Latin America’s biggest industrial baker, Grupo Bimbo, is extending its US presence with one of the biggest acquisitions in its history – it is acquiring the US operations of Canadian food giant George Weston Ltd., in a $2.38-billion, fully debt-financed transaction. Bimbo sells its products, ranging from pastries to peanuts, in Latin America, Europe and Asia.
Bimbo will finance the Weston Foods purchase with long-term credit of $1.7 billion, in two tranches, and a $600 million bridge loan with a one-year maturity. Informing Reuters about the details, Treasurer Roberto Cejudo said the financing would be two-thirds denominated in pesos and the rest in dollars.
Bimbo’s move immediately prompted Moody’s Investors Service to place the company’s debt ratings on review for a possible downgrade. Earlier, Standard & Poor’s had also announced placing Bimbo debt under review.
The acquisition will complement Bimbo’s 2002 purchase of Weston’s breadmaking operations in the western US for $610 million. The latest transaction will bring the remaining of Weston’s US operations into the Bimbo fold - thereby giving Bimbo access to household icons as Entemann’s pastries, Orowheat bread and Thomas’ English Muffins, and other brands of breads, rolls, muffins and bagels.

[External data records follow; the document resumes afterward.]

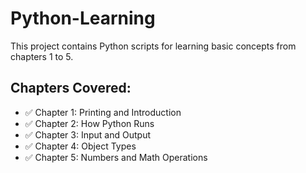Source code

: # Python-Learning

This project contains Python scripts for learning basic concepts from chapters 1 to 5.

## Chapters Covered:

- ✅ Chapter 1: Printing and Introduction
- ✅ Chapter 2: How Python Runs
- ✅ Chapter 3: Input and Output
- ✅ Chapter 4: Object Types
- ✅ Chapter 5: Numbers and Math Operations

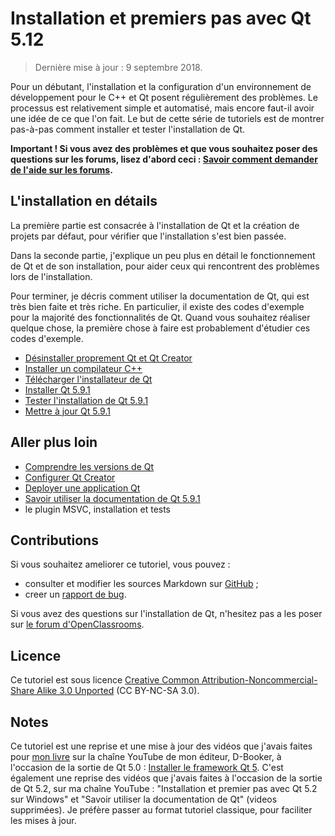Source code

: 
# Installation et premiers pas avec Qt 5.12

> Dernière mise à jour : 9 septembre 2018.

Pour un débutant, l'installation et la configuration d'un environnement de développement pour le C++ et Qt posent 
régulièrement des problèmes. Le processus est relativement simple et automatisé, mais encore faut-il avoir une 
idée de ce que l'on fait. Le but de cette série de tutoriels est de montrer pas-à-pas comment installer et tester 
l'installation de Qt.

**Important ! Si vous avez des problèmes et que vous souhaitez poser des questions sur les forums, lisez d'abord 
ceci : [Savoir comment demander de l'aide sur les forums](help.md).**

## L'installation en détails

La première partie est consacrée à l'installation de Qt et la création de projets par défaut, pour vérifier
que l'installation s'est bien passée.

Dans la seconde partie, j'explique un peu plus en détail le fonctionnement de Qt et de son installation, pour 
aider ceux qui rencontrent des problèmes lors de l'installation.

Pour terminer, je décris comment utiliser la documentation de Qt, qui est très bien faite et très riche. En 
particulier, il existe des codes d'exemple pour la majorité des fonctionnalités de Qt. Quand vous souhaitez 
réaliser quelque chose, la première chose à faire est probablement d'étudier ces codes d'exemple.

- [Désinstaller proprement Qt et Qt Creator](uninstall.md)
- [Installer un compilateur C++](compiler.md)
- [Télécharger l'installateur de Qt](download.md)
- [Installer Qt 5.9.1](install.md)
- [Tester l'installation de Qt 5.9.1](test.md)
- [Mettre à jour Qt 5.9.1](update.md)

## Aller plus loin

- [Comprendre les versions de Qt](version.md)
- [Configurer Qt Creator](config.md)
- [Deployer une application Qt](deploy.md)
- [Savoir utiliser la documentation de Qt 5.9.1](documentation.md)
- le plugin MSVC, installation et tests

## Contributions

Si vous souhaitez ameliorer ce tutoriel, vous pouvez :

- consulter et modifier les sources Markdown sur [GitHub](https://github.com/GuillaumeBelz/guillaumebelz.github.io/tree/master/qtinstall) ;
- creer un [rapport de bug](https://github.com/GuillaumeBelz/guillaumebelz.github.io/issues/new).

Si vous avez des questions sur l'installation de Qt, n'hesitez pas a les poser sur 
[le forum d'OpenClassrooms](https://openclassrooms.com/forum/categorie/langage-c-1).

## Licence

Ce tutoriel est sous licence [Creative Common Attribution-Noncommercial-Share Alike 3.0 Unported](https://creativecommons.org/licenses/by-nc-sa/3.0/) (CC BY-NC-SA 3.0).

## Notes

Ce tutoriel est une reprise et une mise à jour des vidéos que j'avais faites pour 
[mon livre](http://www.d-booker.fr/110-qt-5-les-essentiels.html) sur la chaîne YouTube 
de mon éditeur, D-Booker, à l'occasion de la sortie de Qt 5.0 :
[Installer le framework Qt 5](https://www.youtube.com/watch?v=rYU4ONnyChc&list=PLJ0RWFYCJZYF1pxD5FlAFqQVYkmebeTUY). C'est également 
une reprise des vidéos que j'avais faites à l'occasion de la sortie de Qt 5.2, sur ma chaîne YouTube : 
"Installation et premier pas avec Qt 5.2 sur Windows" et "Savoir utiliser la documentation de Qt" (videos supprimées). Je préfère 
passer au format tutoriel classique, pour faciliter les mises à jour.
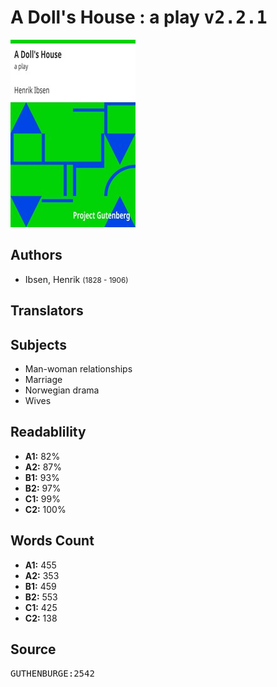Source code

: # A Doll's House : a play <kbd>v2.2.1</kbd>

![](./cover.medium.jpg "")

## Authors


 - Ibsen, Henrik <small>(1828 - 1906)</small>

## Translators



## Subjects


 - Man-woman relationships
 - Marriage
 - Norwegian drama
 - Wives

## Readablility


 - **A1:** 82%
 - **A2:** 87%
 - **B1:** 93%
 - **B2:** 97%
 - **C1:** 99%
 - **C2:** 100%

## Words Count


 - **A1:** 455
 - **A2:** 353
 - **B1:** 459
 - **B2:** 553
 - **C1:** 425
 - **C2:** 138

## Source


<kbd>GUTHENBURGE:2542</kbd>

The transaction is expected to close in the first quarter, subject to regulatory approval.
Chief Financial Officer, Guillermo Quiroz, told reporters on Wednesday that the company expects $7.5 billion in total sales for 2008 and $10 billion during 2009. Quiroz downplayed another major acquisition in the near term, saying: “We have eaten all we could eat and for a great while we will concentrate in digesting it.”